**WHAT YOU WILL DO:**
Report every line in the listing that contains the word "continue", copying each such line in full.

#### PROVIDED DATA

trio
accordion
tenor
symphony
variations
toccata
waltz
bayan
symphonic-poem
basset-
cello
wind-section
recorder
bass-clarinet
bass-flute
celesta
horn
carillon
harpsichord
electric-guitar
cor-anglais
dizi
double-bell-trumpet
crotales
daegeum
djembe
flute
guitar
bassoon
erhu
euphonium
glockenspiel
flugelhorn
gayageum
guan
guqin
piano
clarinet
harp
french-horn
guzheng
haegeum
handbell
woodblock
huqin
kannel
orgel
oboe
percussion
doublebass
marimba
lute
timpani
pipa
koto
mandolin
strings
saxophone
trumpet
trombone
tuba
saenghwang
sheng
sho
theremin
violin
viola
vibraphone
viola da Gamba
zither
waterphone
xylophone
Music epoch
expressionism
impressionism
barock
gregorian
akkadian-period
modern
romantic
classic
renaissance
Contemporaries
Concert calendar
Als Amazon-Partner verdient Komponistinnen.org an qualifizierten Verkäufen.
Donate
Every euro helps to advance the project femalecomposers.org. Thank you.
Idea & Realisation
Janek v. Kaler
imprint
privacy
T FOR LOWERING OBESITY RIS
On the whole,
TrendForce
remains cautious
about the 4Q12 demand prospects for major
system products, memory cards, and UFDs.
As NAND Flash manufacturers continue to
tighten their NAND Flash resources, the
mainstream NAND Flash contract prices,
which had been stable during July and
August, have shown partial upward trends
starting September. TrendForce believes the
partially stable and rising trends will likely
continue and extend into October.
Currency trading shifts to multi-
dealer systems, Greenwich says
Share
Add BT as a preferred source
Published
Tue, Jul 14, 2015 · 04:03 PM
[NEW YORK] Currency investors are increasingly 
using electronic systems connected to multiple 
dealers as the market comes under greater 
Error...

########

**YOUR RESPONSE:**
As NAND Flash manufacturers continue to
continue and extend into October.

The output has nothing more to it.